Eason shareholders will get the chance to vote next month on a proposal to distribute €20 million between them from the proceeds of property sales over the past two years.
The motion requires 75 per cent approval but should sail through, especially given the current economic climate. The disappointment for the 230 people who own the Irish bookseller is that the company didn't manage to get away the sale of the remaining three properties – at O'Connell Street in Dublin, Blanchardstown and Athlone – due to the impact of Covid-19 on the economy.
Eason had expected to net €40 million from the sale of these stores, with the bulk presumably coming from the disposal of its flagship store on O'Connell Street. The plan is still to sell them, but chairman David Dilger has told shareholders this is unlikely before 2022.
This is all part of a wider restructuring of Ireland’s oldest bookseller, which saw the retail arm spun off into a separate legal entity last year with €19.4 million in capital from the sale of the properties to give it a strong funding position. It will need every cent of that money to navigate the coming years successfully.
The retail division previously operated from the various shops rent free but now pays commercial rents to new landlords, and to its own shareholders in the case of O’Connell Street, Blanchardstown and Athlone. Some of these deals might no longer be viable in a post-Covid world.

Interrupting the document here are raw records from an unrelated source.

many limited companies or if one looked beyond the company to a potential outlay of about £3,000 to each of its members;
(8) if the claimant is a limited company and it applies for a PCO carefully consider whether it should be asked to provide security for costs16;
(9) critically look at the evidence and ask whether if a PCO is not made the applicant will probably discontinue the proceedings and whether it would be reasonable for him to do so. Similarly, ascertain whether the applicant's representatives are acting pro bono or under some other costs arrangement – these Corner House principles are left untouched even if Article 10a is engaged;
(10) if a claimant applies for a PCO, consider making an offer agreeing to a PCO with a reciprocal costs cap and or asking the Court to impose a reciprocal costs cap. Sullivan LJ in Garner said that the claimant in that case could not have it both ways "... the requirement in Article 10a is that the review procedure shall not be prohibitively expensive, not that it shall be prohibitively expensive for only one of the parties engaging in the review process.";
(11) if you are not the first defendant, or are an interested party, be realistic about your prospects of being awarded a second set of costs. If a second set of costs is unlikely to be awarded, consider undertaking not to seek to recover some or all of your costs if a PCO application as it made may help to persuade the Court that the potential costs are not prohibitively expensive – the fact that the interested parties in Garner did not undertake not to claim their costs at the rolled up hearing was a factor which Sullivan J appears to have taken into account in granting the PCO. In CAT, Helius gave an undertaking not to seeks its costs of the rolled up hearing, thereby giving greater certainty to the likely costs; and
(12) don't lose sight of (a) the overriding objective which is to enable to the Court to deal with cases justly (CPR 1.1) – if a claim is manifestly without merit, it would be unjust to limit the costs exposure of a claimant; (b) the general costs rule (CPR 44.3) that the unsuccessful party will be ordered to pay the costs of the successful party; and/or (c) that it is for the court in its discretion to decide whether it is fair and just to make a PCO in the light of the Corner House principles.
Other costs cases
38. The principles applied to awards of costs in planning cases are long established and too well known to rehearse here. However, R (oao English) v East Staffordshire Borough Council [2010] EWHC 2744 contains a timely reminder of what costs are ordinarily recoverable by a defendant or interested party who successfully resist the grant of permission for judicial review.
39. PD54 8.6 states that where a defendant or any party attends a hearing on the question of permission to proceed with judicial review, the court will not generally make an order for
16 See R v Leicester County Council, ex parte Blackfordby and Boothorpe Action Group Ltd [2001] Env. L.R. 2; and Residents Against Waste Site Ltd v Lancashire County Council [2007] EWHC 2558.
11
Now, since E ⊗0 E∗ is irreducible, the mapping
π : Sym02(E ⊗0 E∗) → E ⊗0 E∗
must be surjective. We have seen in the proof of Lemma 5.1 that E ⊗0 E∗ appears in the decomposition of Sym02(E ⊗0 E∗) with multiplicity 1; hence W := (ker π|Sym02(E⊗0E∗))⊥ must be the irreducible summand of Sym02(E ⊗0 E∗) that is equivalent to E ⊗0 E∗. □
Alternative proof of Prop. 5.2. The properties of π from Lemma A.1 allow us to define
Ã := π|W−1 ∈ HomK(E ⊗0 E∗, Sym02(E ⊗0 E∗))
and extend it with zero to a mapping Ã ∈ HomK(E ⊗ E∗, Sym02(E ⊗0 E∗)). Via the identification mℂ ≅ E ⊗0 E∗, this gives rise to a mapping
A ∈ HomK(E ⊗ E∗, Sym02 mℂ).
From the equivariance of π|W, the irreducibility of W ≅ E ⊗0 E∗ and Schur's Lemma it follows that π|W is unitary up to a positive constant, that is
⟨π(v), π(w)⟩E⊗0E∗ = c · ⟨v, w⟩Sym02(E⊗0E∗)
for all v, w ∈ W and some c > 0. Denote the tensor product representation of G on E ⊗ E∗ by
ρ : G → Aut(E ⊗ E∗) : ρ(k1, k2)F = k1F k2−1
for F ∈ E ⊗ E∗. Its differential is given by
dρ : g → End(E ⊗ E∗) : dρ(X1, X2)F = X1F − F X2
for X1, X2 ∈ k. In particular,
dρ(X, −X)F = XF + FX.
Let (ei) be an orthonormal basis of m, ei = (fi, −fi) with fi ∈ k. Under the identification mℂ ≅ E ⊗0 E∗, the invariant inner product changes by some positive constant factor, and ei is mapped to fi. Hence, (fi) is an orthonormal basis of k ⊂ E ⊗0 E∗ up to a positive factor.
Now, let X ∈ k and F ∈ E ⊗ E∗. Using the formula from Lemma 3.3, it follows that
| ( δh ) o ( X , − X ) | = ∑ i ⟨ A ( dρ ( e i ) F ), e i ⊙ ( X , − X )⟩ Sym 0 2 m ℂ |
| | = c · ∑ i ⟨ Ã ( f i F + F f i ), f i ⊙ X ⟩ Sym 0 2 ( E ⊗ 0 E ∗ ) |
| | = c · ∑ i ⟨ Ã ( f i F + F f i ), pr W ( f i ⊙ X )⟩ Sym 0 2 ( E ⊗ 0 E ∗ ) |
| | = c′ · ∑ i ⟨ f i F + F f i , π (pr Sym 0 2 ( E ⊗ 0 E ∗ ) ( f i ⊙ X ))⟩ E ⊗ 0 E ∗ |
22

Eason has already decided not to reopen its seven shops in Northern Ireland, and 150 positions have been made redundant in the Republic. Footfall remains low in key locations although its ecommerce sales have blossomed in the pandemic.
Eason prides itself on being independent and Irish owned, and of having survived world wars, uprisings and various recessions. Given the challenges posed by the current global pandemic, the next chapter of its history could well be a defining one for the business.